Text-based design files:
--

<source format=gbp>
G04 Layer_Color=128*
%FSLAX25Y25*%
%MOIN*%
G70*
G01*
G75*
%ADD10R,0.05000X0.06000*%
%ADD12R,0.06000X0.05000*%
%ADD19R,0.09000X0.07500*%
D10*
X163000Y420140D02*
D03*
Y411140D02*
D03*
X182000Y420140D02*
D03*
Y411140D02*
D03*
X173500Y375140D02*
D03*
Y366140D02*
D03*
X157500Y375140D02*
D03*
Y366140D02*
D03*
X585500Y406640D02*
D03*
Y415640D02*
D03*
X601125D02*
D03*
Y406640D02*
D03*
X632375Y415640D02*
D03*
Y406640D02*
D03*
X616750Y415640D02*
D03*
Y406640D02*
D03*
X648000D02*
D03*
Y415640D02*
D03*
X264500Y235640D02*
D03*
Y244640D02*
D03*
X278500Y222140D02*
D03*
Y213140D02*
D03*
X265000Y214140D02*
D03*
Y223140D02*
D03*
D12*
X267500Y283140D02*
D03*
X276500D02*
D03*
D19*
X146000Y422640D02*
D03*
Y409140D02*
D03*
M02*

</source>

--

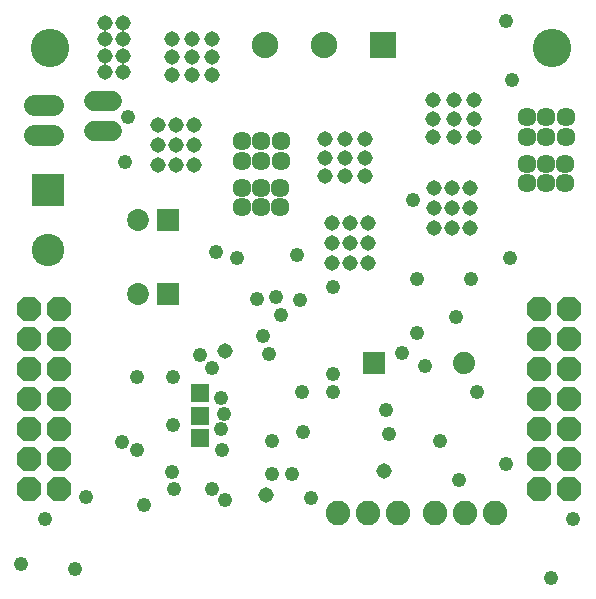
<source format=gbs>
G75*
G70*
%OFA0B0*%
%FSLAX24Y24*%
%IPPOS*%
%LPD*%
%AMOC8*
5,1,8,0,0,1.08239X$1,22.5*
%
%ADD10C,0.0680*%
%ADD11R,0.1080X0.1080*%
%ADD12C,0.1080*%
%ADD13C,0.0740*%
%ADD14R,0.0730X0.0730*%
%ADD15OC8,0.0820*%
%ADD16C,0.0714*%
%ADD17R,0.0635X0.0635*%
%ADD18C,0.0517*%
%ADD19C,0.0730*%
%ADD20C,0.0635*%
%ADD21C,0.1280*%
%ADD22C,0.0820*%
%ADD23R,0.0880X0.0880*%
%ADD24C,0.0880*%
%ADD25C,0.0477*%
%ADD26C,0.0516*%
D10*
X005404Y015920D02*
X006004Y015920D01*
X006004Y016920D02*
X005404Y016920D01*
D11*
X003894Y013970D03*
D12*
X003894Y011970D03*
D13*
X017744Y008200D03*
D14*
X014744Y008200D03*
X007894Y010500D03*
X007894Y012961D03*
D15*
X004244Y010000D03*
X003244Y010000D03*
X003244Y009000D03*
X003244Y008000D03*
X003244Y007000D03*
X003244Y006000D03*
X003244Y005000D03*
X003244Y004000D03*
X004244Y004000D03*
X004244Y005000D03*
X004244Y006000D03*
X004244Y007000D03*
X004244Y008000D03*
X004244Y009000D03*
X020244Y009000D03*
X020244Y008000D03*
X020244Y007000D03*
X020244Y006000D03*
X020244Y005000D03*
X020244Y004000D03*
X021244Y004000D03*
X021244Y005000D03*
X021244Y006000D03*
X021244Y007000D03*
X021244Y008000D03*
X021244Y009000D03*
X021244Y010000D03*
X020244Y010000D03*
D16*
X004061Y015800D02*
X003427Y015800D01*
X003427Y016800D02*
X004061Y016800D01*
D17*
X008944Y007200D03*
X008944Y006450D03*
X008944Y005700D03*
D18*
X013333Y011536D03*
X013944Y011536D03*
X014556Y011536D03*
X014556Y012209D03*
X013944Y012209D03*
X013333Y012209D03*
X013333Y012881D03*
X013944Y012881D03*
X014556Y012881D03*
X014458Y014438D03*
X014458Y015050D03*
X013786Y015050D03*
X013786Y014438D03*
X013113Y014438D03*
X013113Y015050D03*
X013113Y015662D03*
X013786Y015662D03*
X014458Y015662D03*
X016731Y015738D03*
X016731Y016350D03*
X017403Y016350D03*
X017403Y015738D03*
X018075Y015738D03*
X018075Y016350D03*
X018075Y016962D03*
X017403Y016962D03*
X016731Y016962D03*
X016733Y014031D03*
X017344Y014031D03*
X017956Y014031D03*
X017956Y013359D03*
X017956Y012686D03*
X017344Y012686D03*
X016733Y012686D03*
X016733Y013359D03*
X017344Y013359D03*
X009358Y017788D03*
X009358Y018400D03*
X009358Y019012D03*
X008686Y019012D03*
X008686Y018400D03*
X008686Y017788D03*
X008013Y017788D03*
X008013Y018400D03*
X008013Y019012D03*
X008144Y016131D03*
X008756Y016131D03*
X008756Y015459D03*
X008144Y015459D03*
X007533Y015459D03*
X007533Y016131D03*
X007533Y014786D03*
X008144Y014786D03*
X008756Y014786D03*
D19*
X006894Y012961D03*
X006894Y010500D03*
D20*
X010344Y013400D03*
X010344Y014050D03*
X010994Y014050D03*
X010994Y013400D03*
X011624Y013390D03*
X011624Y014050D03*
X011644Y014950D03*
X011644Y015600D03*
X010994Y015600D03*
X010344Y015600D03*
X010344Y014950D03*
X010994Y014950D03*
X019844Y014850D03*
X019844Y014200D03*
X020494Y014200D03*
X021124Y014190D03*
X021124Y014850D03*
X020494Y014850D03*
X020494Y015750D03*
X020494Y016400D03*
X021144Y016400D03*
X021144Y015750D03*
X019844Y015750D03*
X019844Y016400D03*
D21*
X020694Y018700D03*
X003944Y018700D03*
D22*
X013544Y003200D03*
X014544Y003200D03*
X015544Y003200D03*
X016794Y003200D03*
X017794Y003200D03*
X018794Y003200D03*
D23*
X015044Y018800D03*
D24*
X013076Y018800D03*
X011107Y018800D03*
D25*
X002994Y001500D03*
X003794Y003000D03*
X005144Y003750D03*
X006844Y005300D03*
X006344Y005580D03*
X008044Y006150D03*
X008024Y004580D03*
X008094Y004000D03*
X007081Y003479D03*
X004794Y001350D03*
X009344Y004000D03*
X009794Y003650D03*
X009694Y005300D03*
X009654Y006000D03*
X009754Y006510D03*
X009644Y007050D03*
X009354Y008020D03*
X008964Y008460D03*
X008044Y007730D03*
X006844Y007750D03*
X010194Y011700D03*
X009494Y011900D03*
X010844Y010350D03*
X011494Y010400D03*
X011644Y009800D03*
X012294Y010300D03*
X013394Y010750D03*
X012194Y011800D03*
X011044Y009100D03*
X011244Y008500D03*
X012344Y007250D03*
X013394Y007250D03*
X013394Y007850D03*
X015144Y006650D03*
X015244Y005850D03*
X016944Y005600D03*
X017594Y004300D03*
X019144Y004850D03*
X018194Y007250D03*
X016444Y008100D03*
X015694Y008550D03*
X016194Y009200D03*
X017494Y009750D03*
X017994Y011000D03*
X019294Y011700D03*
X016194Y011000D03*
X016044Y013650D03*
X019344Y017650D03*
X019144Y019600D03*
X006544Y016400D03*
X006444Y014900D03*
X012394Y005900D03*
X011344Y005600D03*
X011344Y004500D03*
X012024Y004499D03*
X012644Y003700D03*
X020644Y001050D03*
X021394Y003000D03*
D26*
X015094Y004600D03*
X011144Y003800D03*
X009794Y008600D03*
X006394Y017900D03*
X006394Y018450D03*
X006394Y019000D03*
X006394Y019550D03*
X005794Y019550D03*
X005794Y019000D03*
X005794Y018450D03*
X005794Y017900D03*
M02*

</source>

--

■ Task details:
Taking the records above, retype every line from the one with "X009358Y017788D03*" down to the one with "X020494Y016400D03*", exactly and with nothing else.

■ Your response:
X009358Y017788D03*
X009358Y018400D03*
X009358Y019012D03*
X008686Y019012D03*
X008686Y018400D03*
X008686Y017788D03*
X008013Y017788D03*
X008013Y018400D03*
X008013Y019012D03*
X008144Y016131D03*
X008756Y016131D03*
X008756Y015459D03*
X008144Y015459D03*
X007533Y015459D03*
X007533Y016131D03*
X007533Y014786D03*
X008144Y014786D03*
X008756Y014786D03*
D19*
X006894Y012961D03*
X006894Y010500D03*
D20*
X010344Y013400D03*
X010344Y014050D03*
X010994Y014050D03*
X010994Y013400D03*
X011624Y013390D03*
X011624Y014050D03*
X011644Y014950D03*
X011644Y015600D03*
X010994Y015600D03*
X010344Y015600D03*
X010344Y014950D03*
X010994Y014950D03*
X019844Y014850D03*
X019844Y014200D03*
X020494Y014200D03*
X021124Y014190D03*
X021124Y014850D03*
X020494Y014850D03*
X020494Y015750D03*
X020494Y016400D03*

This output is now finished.